Yes, the SUNTRACS folks were out on the streets of Panama City on Tuesday, March 20, most notably blocking traffic on Via España in front of Ricardo Martinelli’s NexTV television station. But that morning the same construction workers’ union also concluded a marathon negotiation with Minera Panama, the local subsidiary of First Quantum, to end a 12-day strike at that company’s copper mine in western Colon province.

The previous day, Colon teachers agreed to go back to work after a week-long strike, with government and community leaders beginning four sets of negotiations, about education, health, transportation and housing in the troubled Atlantic Side city. Matters were eased by two factors from the previous week. First, that nobody was killed in the protests or the burning and looting by people, many of them masked, who were not part of the protests. Second, that among Panamanians in general and Colon residents in particular there was a general consensus that the several dozen people arrested for looting or vandalism and the small group of people injured when the police moved in deserved it.

But also the previous day, it became internationally known (athough workers here had already been told) that Caterpillar’s regional training facility here was shutting down forever. At its peak it was a source of employment for about 800 people, who learned repair, assembly and sales skills and did bits of that sort of work in the process. The move was part of a general downsizing of the company that entails the loss of some 9,000 jobs in at least three countries, most of them in the United States.
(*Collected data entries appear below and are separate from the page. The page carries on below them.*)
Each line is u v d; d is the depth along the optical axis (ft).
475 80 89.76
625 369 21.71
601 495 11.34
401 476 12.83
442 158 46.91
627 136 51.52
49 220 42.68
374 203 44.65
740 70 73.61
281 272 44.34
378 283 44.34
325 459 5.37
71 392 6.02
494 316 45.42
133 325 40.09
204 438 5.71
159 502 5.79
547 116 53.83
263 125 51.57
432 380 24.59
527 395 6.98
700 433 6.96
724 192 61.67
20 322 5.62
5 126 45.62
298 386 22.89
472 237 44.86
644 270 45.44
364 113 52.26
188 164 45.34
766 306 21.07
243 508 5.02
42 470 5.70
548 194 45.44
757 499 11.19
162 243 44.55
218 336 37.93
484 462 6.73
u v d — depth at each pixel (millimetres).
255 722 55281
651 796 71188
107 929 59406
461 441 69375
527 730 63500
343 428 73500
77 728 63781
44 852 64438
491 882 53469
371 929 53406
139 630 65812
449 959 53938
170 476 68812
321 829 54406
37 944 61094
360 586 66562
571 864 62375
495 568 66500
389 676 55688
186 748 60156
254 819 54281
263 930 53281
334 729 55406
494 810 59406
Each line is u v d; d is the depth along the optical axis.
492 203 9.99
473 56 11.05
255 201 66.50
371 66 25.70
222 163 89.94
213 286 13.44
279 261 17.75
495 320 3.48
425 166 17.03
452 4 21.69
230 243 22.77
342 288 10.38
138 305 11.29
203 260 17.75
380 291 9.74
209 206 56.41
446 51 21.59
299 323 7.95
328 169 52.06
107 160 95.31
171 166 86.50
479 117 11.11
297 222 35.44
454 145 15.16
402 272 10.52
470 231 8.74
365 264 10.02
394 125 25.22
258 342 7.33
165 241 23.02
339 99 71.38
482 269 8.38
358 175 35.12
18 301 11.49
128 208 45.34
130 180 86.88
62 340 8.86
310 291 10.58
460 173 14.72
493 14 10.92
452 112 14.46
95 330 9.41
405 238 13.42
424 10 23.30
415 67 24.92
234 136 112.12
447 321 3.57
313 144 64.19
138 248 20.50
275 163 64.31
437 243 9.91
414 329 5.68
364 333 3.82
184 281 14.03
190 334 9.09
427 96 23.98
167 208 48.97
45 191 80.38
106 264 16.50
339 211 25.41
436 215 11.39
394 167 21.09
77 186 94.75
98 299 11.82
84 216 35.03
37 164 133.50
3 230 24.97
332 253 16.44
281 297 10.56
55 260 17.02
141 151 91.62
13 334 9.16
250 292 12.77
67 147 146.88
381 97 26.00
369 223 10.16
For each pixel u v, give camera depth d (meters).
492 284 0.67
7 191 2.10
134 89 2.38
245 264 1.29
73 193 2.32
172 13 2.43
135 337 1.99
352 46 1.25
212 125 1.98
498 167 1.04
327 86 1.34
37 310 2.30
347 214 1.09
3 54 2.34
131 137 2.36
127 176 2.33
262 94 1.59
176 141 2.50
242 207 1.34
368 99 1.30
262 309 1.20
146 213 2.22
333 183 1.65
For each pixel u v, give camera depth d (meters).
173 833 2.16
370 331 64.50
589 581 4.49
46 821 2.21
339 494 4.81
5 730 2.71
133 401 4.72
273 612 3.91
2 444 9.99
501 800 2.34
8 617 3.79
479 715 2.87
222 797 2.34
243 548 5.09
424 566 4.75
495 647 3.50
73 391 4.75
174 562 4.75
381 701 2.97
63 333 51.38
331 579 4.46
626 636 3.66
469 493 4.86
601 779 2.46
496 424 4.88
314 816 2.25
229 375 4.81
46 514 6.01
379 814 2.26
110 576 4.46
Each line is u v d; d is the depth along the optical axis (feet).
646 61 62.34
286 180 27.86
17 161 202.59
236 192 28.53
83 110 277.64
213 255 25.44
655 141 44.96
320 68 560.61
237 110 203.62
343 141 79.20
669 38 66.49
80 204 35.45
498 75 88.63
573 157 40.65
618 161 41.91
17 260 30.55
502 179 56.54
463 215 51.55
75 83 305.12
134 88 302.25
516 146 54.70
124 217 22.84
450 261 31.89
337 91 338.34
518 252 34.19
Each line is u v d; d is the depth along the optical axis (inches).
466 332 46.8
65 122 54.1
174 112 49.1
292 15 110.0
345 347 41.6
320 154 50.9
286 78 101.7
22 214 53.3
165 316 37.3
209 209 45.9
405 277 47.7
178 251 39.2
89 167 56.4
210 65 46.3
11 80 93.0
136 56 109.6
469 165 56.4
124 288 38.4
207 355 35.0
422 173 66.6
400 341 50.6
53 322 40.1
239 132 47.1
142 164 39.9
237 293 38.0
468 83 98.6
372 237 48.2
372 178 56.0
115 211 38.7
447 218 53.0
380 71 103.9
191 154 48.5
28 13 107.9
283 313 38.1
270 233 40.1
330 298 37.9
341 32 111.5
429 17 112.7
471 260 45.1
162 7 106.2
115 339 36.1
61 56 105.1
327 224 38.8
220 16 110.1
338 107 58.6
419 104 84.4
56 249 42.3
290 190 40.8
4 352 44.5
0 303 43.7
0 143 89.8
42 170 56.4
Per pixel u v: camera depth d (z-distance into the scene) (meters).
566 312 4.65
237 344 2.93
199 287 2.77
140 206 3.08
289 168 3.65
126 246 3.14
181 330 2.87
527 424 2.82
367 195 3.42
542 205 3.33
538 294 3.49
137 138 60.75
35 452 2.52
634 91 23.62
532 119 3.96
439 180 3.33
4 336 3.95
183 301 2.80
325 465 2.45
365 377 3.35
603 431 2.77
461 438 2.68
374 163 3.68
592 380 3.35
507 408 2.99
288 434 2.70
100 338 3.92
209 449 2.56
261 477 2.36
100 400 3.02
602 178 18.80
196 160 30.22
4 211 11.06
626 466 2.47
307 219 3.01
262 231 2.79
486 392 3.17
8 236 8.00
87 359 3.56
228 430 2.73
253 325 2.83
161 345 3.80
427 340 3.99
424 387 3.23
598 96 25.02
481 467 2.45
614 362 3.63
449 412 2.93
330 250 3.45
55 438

Panama has new lines of credit from China and in the short term that calms foreign investors and ratings agencies. But Panama’s debt is at record levels and rising. Any reckoning for that probably happens after President Juan Carlos Varela leaves office in the middle of next year — unless other processes force him out earlier — but the strategy of a party retaining power via an election year spending spree has never worked in Panamanian politics.

Shipping is a mixed bag, with the Panama Canal becoming an important new route for liquid natural gas and some brighter prospects for Brazilian grain, but with container shipping and the import/export business in the doldrums. Plus the competing Arctic shipping routes are opening years before the Panama Canal Authority ever admitted was possible.

The political crises do not abate. Nor are there large howling mobs in the streets, looking to take governmental scalps. However, any compromise solution that the voters are likely to accept is not a matter of public discussion at this time.

The pressure goes down, but the heat isn’t turned off.